The colour of the bottle can also give a hint to its original use. “Items which needed to be stored away from sunlight to avoid getting spoilt were usually stored in dark coloured glasses. Medicine bottles were usually in blue coloured bottles or jars. Poison bottles on the other hand had a lot of embossing on it. In this way even if you stumbled upon these in the dark, you could identify these,” he states.

Some vintage jars or bottles have dates stamped on them like 1800 for instance. However it does not mean that the bottle was made in 1800, says Kamat. “The bottle may have been made about 50 years ago but it was probably used for storing an alcohol which may have first been made in 1800,” he explains, adding that earlier there was no such thing as brands. “Even medicines earlier were known by their inventors. The codd bottle too got its name from the inventor Hiram Codd,” he says.

Among the jars in his collection are the porcelain yellow and white ones which were and are still used to store vinegar, salt, pickle etc. He also has the Bellarmine jars which were also known as the witch hunter bottles. “These had the face of a king on it but people used to think that it was the face of Jesus and it was used to trap witches and evil spirits in it,” he says. Other interesting bottles in his collection are those shaped like torpedos.

And although vintage bottle collecting is not known much in Goa, being more popular in countries like New Zealand and US, the scene may be changing slowly. “There are some companies today which are adapting the old style of bottles. These look the same but one can usually make out the difference from the seam. Now the neck of the bottle is attached later. Earlier this was not so.,” he says.

Also, while people usually used to hand over their old bottles to him, today they know that these are valuable and instead keep them, he says.

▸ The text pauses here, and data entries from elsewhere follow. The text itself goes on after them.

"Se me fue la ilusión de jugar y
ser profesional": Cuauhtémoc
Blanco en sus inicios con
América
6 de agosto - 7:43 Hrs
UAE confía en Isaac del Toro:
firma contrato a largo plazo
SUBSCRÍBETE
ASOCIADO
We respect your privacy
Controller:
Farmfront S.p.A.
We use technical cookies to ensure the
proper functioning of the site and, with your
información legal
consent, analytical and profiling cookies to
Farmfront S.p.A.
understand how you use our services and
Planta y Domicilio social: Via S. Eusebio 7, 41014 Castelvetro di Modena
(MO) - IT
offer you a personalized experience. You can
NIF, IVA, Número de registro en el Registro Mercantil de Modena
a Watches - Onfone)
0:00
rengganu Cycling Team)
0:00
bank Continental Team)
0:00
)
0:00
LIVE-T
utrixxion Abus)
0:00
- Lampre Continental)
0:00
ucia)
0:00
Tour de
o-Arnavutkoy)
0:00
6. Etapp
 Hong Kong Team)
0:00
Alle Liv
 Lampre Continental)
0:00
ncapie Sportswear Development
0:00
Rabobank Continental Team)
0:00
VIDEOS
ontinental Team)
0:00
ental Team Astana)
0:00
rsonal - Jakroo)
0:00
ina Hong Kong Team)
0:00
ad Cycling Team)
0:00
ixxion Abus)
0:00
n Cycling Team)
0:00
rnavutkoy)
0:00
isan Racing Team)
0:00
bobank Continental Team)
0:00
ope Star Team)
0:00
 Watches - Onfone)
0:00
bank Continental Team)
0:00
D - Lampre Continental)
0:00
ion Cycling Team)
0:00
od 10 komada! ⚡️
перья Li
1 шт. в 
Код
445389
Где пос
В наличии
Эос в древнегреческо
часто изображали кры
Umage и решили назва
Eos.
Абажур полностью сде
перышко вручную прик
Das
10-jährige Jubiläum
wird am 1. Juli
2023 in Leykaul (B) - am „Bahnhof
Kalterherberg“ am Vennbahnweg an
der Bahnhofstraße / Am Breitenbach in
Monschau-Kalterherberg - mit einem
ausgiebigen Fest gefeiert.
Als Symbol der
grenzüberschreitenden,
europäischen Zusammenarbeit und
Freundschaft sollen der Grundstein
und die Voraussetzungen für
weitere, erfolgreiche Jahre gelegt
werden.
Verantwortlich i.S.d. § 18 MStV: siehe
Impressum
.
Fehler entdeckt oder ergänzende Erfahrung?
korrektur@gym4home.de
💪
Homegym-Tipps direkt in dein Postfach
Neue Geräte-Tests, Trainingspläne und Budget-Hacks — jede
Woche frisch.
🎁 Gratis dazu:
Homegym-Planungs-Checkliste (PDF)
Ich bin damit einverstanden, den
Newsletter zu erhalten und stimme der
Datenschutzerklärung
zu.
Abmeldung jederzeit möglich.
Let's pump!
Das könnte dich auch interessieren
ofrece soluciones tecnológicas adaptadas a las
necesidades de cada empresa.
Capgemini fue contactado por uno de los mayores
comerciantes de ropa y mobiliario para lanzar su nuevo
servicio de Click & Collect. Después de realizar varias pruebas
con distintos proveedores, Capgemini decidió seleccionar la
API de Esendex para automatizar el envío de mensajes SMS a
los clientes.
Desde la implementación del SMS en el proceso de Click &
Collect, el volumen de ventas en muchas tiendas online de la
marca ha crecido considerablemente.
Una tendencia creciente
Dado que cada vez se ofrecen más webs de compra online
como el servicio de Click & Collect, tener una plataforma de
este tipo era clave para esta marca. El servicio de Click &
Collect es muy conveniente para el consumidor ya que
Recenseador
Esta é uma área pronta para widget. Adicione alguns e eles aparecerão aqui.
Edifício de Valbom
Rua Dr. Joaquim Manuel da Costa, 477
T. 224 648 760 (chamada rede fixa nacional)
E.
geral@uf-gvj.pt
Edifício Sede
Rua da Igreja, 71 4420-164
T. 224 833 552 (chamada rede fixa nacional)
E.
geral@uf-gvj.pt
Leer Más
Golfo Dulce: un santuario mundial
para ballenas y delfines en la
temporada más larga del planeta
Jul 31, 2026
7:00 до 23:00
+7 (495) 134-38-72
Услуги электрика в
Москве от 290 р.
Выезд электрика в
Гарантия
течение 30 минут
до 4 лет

And we need more bottle collectors, says Kamat. “It is fun to find a bottle and then figuring out where it came from, what it had, and who drank from it. Some bottles may have come from a particular house or used by a particular person of value in those times. There is a lot of history behind each and every bottle,” he says.

In fact in the hope of creating an interest in collecting vintage bottles and also to get other people who enjoy collecting bottles and stoneware together ( he knows 5- 6 other people), Kamat decided to start the Goa Vintage Bottle Collectors Club on social media two years ago. “However usually I get more enquiries of people who are interested in buying rather than asking to join the club,” he says.

The thought of converting this and his other collections, including that of his dads (who collects wrist watches) into a museum has crossed his mind, butthis is still a distant possibility.